Take nothing but the lines from the one with "31: (439, 235, 12.20)" through the one with "77: (486, 329, 9.36)" in the entries below, both ends kept, and return them exactly with pictures left out.

[Entries taken from a collection]
━━━━
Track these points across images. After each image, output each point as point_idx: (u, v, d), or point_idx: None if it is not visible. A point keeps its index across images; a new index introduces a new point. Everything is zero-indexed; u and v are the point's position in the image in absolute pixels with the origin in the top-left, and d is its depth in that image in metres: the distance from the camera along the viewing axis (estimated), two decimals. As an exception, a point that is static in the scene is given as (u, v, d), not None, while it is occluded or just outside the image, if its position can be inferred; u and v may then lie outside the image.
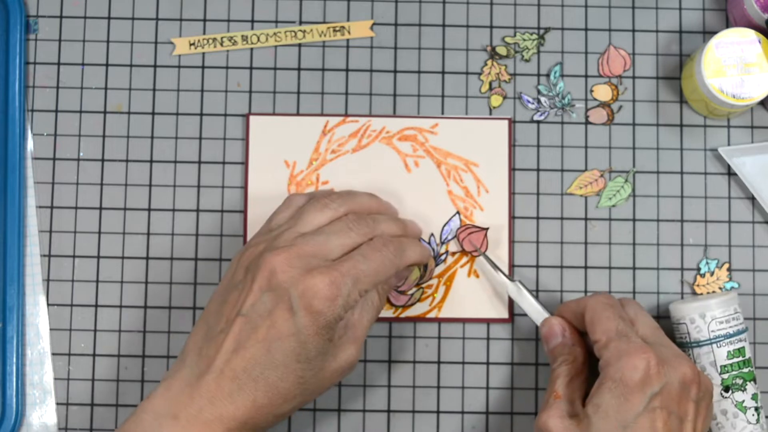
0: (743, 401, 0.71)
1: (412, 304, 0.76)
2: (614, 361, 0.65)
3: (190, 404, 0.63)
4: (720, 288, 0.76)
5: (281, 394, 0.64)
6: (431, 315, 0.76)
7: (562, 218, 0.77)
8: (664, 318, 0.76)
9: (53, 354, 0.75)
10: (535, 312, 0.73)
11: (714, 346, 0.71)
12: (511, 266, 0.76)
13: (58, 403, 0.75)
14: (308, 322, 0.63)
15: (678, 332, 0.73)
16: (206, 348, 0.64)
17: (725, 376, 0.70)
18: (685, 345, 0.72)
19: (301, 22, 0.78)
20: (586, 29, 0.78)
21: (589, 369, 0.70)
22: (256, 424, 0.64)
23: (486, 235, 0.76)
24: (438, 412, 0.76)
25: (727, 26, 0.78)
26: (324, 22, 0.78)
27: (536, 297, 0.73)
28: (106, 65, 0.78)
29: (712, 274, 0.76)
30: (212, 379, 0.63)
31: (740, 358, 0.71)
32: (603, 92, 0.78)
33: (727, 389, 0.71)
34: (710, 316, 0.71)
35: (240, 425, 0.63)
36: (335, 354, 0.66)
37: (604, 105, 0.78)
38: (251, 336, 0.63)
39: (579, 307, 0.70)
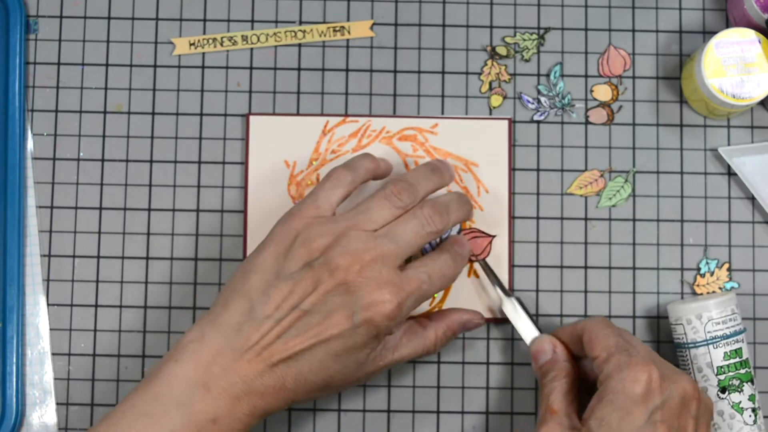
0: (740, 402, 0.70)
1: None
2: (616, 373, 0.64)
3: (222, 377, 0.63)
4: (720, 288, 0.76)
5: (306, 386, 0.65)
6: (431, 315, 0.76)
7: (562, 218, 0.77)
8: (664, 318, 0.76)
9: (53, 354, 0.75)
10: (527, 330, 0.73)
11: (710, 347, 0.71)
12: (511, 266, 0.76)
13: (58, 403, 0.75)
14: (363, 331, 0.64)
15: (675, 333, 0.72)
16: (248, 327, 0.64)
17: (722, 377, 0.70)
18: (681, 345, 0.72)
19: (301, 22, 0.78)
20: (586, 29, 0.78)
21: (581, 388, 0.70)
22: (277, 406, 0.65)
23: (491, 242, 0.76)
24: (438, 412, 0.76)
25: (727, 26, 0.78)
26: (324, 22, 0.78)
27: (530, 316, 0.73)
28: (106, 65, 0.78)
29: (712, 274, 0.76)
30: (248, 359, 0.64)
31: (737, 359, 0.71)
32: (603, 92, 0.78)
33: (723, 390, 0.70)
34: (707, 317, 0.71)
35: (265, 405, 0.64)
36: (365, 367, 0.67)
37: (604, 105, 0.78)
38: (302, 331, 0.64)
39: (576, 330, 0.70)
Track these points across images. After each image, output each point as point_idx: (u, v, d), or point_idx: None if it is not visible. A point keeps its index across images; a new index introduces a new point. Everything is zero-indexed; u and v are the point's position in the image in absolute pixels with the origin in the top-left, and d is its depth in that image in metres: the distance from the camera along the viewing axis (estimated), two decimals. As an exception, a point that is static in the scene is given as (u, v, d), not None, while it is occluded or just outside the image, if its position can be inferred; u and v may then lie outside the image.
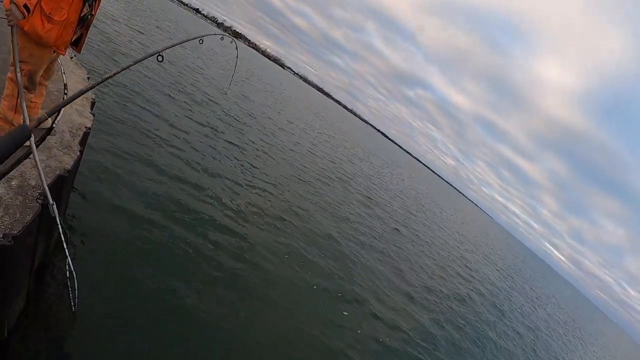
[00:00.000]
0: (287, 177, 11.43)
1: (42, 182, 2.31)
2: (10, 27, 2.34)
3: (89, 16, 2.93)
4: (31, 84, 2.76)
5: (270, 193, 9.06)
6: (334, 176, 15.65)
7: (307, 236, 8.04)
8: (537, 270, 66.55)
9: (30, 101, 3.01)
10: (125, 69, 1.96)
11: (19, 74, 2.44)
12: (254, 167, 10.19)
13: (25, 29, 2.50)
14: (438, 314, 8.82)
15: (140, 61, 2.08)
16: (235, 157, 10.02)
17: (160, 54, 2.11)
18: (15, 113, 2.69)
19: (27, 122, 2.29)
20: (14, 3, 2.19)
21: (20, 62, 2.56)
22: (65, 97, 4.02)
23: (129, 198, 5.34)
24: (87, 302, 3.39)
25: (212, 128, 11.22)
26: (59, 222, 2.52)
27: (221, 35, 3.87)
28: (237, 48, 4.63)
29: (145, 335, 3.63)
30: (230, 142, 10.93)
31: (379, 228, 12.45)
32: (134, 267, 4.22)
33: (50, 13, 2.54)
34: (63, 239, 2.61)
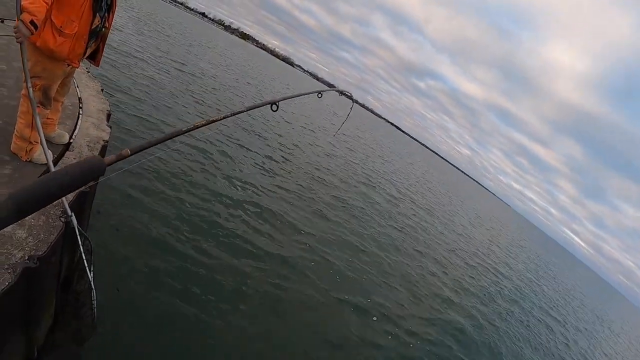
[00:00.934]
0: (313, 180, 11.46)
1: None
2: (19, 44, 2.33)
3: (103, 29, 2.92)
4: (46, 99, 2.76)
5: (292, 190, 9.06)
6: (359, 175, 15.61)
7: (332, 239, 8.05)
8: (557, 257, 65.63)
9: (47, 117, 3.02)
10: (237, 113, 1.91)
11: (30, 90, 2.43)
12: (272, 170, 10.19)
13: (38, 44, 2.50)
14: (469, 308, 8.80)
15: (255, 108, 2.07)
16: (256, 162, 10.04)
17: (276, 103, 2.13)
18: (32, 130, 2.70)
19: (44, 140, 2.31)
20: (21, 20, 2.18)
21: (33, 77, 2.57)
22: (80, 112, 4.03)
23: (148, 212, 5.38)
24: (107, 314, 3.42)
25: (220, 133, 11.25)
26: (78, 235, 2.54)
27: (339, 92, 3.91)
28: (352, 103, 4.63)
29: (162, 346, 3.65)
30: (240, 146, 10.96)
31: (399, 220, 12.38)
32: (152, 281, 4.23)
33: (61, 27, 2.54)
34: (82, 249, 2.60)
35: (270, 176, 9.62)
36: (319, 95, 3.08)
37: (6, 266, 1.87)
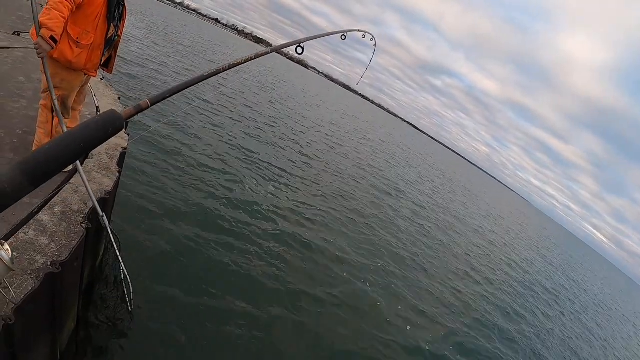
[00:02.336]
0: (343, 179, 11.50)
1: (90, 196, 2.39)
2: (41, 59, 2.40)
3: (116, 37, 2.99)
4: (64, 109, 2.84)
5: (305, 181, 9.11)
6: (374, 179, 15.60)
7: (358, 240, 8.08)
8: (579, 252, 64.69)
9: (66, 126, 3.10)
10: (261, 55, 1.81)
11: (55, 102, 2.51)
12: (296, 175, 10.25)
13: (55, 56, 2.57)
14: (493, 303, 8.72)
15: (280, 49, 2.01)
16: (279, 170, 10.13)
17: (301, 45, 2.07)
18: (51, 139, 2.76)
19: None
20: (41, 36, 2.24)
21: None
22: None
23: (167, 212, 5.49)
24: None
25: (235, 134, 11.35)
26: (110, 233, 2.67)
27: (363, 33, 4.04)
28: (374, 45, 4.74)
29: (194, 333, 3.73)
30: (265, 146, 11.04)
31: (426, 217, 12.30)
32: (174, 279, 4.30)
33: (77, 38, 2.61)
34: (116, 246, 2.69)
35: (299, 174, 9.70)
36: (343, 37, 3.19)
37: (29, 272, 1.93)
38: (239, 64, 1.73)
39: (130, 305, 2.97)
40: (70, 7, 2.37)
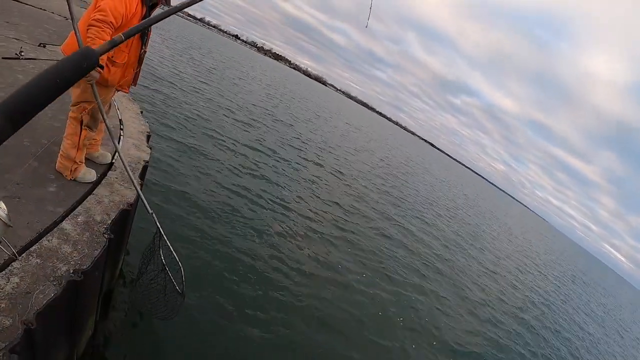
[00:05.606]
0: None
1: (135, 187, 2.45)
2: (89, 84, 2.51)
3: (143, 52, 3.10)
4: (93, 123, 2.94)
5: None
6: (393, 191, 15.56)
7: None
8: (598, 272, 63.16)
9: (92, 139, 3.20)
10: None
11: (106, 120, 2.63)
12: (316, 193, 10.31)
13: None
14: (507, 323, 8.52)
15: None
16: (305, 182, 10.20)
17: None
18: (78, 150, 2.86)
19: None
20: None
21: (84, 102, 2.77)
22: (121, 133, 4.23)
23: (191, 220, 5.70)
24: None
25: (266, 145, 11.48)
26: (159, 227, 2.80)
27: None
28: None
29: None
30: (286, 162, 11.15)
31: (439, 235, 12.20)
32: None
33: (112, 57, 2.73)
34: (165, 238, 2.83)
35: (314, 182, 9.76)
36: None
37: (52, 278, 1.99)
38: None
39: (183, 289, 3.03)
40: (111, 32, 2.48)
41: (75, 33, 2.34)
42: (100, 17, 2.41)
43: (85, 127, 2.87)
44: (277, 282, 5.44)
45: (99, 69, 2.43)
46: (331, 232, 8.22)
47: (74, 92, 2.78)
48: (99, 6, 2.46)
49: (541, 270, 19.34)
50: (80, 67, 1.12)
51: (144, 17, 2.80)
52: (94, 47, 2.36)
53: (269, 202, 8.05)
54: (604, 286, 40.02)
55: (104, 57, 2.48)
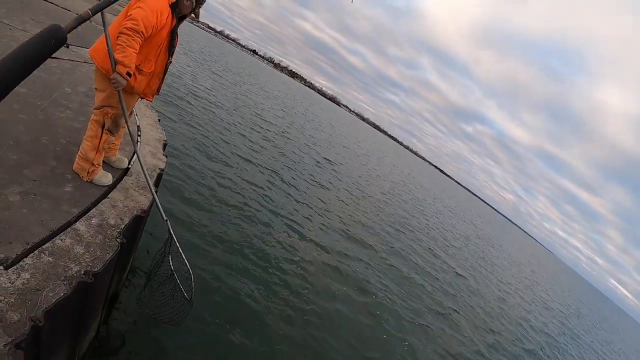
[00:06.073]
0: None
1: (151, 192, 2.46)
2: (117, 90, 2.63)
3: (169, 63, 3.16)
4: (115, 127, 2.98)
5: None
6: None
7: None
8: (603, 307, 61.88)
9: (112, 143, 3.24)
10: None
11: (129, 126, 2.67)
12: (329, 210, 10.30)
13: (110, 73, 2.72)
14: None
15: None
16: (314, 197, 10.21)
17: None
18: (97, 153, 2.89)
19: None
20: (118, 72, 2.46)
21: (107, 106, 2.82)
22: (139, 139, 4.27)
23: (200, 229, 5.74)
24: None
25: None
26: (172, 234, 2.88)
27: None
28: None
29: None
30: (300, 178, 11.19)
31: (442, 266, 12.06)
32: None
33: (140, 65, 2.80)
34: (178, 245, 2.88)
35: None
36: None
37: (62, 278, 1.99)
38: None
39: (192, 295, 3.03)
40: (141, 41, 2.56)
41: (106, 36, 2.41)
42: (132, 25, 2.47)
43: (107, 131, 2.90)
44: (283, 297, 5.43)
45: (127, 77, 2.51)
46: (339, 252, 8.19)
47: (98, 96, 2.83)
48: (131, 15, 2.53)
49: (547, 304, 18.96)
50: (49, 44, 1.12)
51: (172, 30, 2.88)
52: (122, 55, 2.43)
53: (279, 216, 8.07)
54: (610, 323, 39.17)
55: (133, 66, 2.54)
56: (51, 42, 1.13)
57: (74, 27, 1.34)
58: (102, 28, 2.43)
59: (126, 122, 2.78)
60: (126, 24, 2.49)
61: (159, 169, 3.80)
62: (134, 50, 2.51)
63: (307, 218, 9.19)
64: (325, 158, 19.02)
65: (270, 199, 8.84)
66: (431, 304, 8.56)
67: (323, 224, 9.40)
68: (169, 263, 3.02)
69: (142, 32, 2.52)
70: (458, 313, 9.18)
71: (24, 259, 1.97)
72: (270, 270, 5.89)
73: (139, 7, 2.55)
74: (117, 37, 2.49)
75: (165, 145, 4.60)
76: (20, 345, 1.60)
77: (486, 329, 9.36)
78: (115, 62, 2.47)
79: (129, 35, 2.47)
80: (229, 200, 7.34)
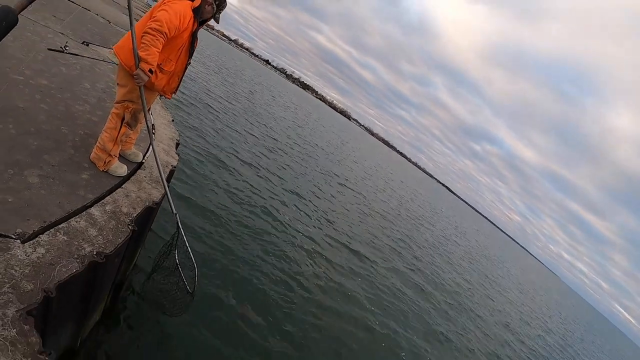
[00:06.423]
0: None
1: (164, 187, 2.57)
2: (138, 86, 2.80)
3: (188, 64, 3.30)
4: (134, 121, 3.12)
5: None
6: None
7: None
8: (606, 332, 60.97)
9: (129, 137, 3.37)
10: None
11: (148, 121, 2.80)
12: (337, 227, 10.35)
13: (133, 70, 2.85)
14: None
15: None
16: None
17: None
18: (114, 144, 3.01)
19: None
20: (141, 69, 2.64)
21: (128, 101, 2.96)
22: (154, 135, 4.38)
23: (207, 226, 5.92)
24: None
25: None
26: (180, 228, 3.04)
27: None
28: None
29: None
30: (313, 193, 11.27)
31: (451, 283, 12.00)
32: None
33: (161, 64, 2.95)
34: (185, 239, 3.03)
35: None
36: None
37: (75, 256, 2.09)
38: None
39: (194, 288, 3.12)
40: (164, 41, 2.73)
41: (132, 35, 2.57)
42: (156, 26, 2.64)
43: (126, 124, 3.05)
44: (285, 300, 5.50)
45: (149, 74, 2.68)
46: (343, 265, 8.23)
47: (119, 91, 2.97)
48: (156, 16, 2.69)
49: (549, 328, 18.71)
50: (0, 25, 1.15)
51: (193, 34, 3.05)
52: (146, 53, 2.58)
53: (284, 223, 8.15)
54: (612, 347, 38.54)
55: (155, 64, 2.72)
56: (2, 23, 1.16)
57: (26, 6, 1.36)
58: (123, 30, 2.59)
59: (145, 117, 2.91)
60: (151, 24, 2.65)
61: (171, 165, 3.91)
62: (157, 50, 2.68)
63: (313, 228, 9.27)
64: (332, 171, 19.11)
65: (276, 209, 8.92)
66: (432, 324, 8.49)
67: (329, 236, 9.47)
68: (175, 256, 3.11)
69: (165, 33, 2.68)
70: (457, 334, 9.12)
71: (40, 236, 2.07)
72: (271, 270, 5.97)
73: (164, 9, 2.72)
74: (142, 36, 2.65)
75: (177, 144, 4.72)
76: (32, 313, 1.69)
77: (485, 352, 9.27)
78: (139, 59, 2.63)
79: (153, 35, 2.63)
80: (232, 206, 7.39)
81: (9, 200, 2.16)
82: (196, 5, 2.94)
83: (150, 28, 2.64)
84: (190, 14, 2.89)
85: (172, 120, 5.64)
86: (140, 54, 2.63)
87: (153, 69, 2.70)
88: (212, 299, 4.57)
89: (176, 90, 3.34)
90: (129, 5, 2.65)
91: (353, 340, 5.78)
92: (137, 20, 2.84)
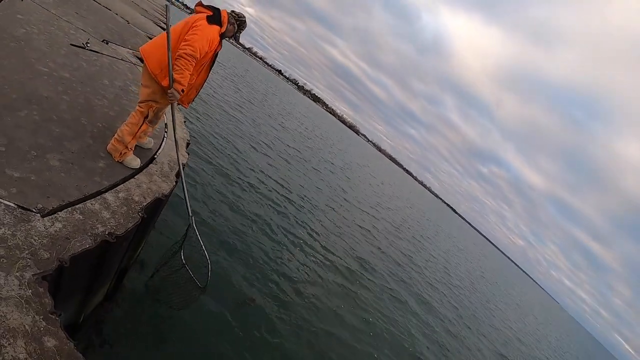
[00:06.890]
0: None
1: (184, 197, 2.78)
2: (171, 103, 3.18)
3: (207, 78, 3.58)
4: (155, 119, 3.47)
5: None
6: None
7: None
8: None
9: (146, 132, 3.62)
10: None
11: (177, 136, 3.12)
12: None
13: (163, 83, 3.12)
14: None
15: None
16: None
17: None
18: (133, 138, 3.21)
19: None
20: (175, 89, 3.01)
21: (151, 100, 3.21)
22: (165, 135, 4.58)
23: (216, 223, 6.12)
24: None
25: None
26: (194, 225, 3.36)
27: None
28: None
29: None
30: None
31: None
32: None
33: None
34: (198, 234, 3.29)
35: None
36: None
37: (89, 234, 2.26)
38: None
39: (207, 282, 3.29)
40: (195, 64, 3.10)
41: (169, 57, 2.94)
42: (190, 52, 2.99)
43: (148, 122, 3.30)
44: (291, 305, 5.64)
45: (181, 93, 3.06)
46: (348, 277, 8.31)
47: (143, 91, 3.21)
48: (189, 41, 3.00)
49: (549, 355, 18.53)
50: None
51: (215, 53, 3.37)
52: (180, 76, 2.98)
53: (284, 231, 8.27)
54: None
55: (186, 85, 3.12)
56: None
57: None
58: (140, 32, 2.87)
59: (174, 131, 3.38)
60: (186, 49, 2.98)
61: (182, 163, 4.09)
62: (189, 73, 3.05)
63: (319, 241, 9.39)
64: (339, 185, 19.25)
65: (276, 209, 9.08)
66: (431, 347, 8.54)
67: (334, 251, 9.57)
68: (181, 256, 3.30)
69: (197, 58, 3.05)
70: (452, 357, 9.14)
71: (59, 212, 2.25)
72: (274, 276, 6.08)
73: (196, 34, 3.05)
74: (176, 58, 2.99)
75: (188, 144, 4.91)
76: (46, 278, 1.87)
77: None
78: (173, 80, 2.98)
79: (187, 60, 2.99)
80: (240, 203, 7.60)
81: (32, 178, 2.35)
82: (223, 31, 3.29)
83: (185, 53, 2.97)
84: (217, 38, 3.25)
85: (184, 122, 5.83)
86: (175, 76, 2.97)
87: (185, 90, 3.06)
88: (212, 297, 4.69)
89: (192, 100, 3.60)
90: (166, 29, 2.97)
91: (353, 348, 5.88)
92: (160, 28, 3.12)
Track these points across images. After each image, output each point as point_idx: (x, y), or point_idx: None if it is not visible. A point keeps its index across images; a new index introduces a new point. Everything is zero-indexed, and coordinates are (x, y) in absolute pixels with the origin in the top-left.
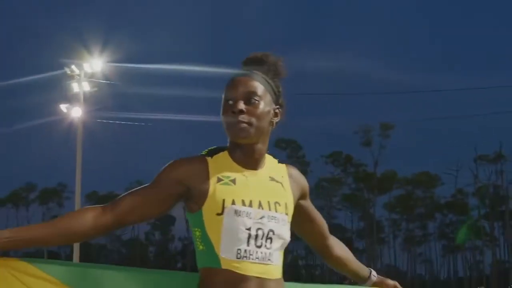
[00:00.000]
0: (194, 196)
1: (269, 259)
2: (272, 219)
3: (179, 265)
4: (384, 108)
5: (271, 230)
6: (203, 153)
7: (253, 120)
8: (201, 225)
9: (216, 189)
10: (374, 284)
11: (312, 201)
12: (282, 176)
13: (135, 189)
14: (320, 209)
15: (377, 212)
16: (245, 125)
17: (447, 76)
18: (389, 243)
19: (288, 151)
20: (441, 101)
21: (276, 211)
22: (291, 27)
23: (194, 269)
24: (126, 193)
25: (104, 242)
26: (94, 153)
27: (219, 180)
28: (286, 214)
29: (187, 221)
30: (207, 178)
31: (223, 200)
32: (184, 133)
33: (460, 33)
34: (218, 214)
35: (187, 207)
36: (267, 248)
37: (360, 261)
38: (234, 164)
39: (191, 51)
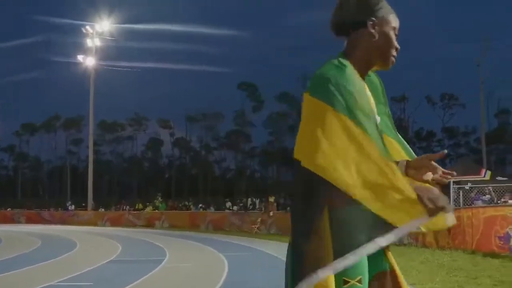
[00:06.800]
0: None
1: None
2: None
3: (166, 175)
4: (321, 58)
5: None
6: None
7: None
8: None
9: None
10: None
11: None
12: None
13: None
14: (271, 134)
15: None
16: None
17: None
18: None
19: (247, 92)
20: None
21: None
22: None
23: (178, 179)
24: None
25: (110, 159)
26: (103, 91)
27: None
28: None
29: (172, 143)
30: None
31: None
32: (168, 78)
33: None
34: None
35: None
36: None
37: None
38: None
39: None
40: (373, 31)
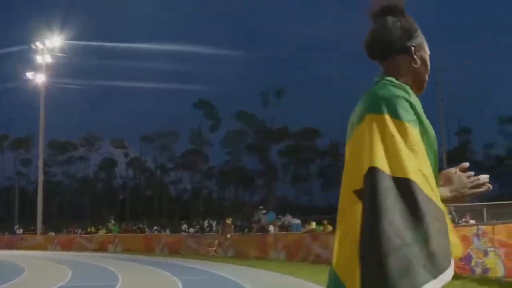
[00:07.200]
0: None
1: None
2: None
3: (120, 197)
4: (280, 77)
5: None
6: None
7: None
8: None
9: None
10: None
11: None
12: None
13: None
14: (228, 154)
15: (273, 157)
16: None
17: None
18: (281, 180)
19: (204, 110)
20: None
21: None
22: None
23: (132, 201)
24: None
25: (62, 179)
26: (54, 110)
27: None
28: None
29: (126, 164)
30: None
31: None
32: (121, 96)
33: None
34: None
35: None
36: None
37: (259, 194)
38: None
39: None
━━━━
* Task result
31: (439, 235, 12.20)
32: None
33: (112, 57, 2.73)
34: (165, 238, 2.83)
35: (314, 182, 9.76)
36: None
37: (52, 278, 1.99)
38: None
39: (183, 289, 3.03)
40: (111, 32, 2.48)
41: (75, 33, 2.34)
42: (100, 17, 2.41)
43: (85, 127, 2.87)
44: (277, 282, 5.44)
45: (99, 69, 2.43)
46: (331, 232, 8.22)
47: (74, 92, 2.78)
48: (99, 6, 2.46)
49: (541, 270, 19.34)
50: (80, 67, 1.12)
51: (144, 17, 2.80)
52: (94, 47, 2.36)
53: (269, 202, 8.05)
54: (604, 286, 40.02)
55: (104, 57, 2.48)
[00:06.073]
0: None
1: (151, 192, 2.46)
2: (117, 90, 2.63)
3: (169, 63, 3.16)
4: (115, 127, 2.98)
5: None
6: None
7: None
8: (603, 307, 61.88)
9: (112, 143, 3.24)
10: None
11: (129, 126, 2.67)
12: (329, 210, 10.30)
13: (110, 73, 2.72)
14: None
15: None
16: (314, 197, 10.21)
17: None
18: (97, 153, 2.89)
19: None
20: (118, 72, 2.46)
21: (107, 106, 2.82)
22: (139, 139, 4.27)
23: (200, 229, 5.74)
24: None
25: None
26: (172, 234, 2.88)
27: None
28: None
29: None
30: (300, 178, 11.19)
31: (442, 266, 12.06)
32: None
33: (140, 65, 2.80)
34: (178, 245, 2.88)
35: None
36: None
37: (62, 278, 1.99)
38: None
39: (192, 295, 3.03)
40: (141, 41, 2.56)
41: (106, 36, 2.41)
42: (132, 25, 2.47)
43: (107, 131, 2.90)
44: (283, 297, 5.43)
45: (127, 77, 2.51)
46: (339, 252, 8.19)
47: (98, 96, 2.83)
48: (131, 15, 2.53)
49: (547, 304, 18.96)
50: (49, 44, 1.12)
51: (172, 30, 2.88)
52: (122, 55, 2.43)
53: (279, 216, 8.07)
54: (610, 323, 39.17)
55: (133, 66, 2.54)
56: (51, 42, 1.13)
57: (74, 27, 1.34)
58: (102, 28, 2.43)
59: (126, 122, 2.78)
60: (126, 24, 2.49)
61: (159, 169, 3.80)
62: (134, 50, 2.51)
63: (307, 218, 9.19)
64: (325, 158, 19.02)
65: (270, 199, 8.84)
66: (431, 304, 8.56)
67: (323, 224, 9.40)
68: (169, 263, 3.02)
69: (142, 32, 2.52)
70: (458, 313, 9.18)
71: (24, 259, 1.97)
72: (270, 270, 5.89)
73: (139, 7, 2.55)
74: (117, 37, 2.49)
75: (165, 145, 4.60)
76: (20, 345, 1.60)
77: (486, 329, 9.36)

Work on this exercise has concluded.